Este complejo entramado de conflictos y teatros operativos que ninguna otra potencia europea del tiempo tuvo que afrontar abocó a la Corona a "esfuerzos hercúleos para mantener contingentes en los diversos frentes de guerra, alejados entre sí y con escasas conexiones, lo que hacía muy problemático su abastecimiento y la planificación de una defensa coordinada contra las ofensivas francesas", desliza Maffi. Esa problemática, la gran cantidad de provincias a defender y la imposibilidad de concentrar todos los esfuerzos en un único punto, sumada al agotamiento de los recursos humanos y económicos del reino, supone, según el historiador, la explicación de por qué España salió perdiendo de todos los enfrentamientos a pesar de mantener unas fuerzas armadas de la misma calidad que sus rivales.

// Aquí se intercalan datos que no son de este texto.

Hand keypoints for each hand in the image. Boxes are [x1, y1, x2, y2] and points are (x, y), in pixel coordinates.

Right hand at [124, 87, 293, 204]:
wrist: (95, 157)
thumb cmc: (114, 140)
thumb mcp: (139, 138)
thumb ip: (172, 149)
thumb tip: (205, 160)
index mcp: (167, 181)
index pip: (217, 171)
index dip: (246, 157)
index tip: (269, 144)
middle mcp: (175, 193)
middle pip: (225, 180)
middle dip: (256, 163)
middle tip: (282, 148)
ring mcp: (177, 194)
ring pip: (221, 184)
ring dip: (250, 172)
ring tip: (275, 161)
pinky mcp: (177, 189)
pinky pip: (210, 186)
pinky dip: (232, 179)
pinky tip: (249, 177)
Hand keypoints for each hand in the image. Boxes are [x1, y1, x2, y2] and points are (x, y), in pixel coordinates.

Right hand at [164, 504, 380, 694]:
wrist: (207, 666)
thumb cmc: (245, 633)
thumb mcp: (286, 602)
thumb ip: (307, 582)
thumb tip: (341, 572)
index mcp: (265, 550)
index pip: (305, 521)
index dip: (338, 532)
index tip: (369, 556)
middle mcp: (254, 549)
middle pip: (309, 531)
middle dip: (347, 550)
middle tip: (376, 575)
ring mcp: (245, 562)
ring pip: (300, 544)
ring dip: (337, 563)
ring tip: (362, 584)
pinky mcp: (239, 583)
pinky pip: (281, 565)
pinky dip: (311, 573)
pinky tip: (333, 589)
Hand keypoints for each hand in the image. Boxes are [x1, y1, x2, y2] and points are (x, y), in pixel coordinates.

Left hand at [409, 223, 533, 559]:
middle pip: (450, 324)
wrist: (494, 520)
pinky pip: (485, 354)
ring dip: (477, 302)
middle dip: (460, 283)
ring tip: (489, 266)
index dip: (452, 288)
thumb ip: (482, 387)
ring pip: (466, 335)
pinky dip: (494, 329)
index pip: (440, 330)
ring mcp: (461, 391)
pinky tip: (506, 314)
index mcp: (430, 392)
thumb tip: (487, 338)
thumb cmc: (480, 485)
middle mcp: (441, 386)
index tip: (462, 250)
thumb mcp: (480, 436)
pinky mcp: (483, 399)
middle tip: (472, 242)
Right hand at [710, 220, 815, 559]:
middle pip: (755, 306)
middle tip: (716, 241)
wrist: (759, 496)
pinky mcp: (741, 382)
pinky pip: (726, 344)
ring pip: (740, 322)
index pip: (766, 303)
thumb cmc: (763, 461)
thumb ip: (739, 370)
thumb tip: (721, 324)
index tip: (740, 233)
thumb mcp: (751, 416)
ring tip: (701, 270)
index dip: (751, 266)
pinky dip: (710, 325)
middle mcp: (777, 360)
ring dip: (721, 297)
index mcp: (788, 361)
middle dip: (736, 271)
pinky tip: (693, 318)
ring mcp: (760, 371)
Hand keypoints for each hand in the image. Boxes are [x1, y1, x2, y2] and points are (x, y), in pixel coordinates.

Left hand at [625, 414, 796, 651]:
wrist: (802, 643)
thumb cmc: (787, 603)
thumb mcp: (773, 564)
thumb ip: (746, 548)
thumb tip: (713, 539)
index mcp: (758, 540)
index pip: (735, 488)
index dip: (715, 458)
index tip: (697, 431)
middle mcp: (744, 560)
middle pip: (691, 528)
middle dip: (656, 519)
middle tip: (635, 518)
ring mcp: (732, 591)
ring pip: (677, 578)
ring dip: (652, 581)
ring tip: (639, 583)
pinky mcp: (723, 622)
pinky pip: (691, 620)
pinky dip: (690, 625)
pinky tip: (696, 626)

"Si se abandonaban los presidios africanos, toda la costa mediterránea de la Península quedaba abierta a la posibilidad de incursiones masivas de los corsarios berberiscos. Si no se reforzaba el frente catalán, la provincia quedaba expuesta a una invasión enemiga. Sin Milán, el poder militar español en Italia se hubiera venido abajo como un castillo de naipes. Con respecto a Flandes, solo mantener una presencia estable en la región seguía haciendo de España una gran potencia europea y permitía a Carlos II mantener un papel clave en las cuestiones del Sacro Imperio y en general del norte de Europa", desgrana el experto en los reinados de Fernando IV y Carlos II.
En el apartado bélico, Davide Maffi prueba con hechos cómo el Ejército de Flandes, supuestamente incapaz de actuar, logró preservar con sus veteranas tropas la integridad de los territorios de las Provincias Unidas amenazados por el arrollador avance de los franceses. O cómo en la Guerra de los Nueve Años las tropas españolas constituyeron un pilar fundamental para el esfuerzo aliado, protagonizando heroicas resistencias como la del presidio de Charleroi en 1693. En el apartado marítimo, aunque las escuadras no eran mínimamente comparables a épocas anteriores, como los años en los que se intentaba invadir Inglaterra, "España siguió siendo una potencia naval considerable y sus flotas preservaron el imperio".
La cuestión principal, indica el autor, radica en que la pérdida de la preeminencia conseguida en los campos de batalla en tiempos de Carlos V y conservada durante el reinado de Felipe II, "envolvió en una leyenda negra las capacidades militares de los ejércitos de la Corona". Lo cierto es que a pesar de todos los problemas logísticos y económicos, la Monarquía Hispánica en época de Carlos II pudo contar con una media de entre 87.000 y 112.000 soldados al año, un número de efectivos "modesto" en comparación con los ejércitos de Luis XIV, pero que suponían una potencia militar "muy parecida" a la de sus aliados: las Provincias Unidas, el Sacro Imperio o Inglaterra. Es decir: los últimos tercios, en palabras de Maffi, no fueron en absoluto una turba indisciplinada, poco equipada, mal armada, poco dispuesta a batirse y más propensa a rendirse que a luchar. Mito enterrado.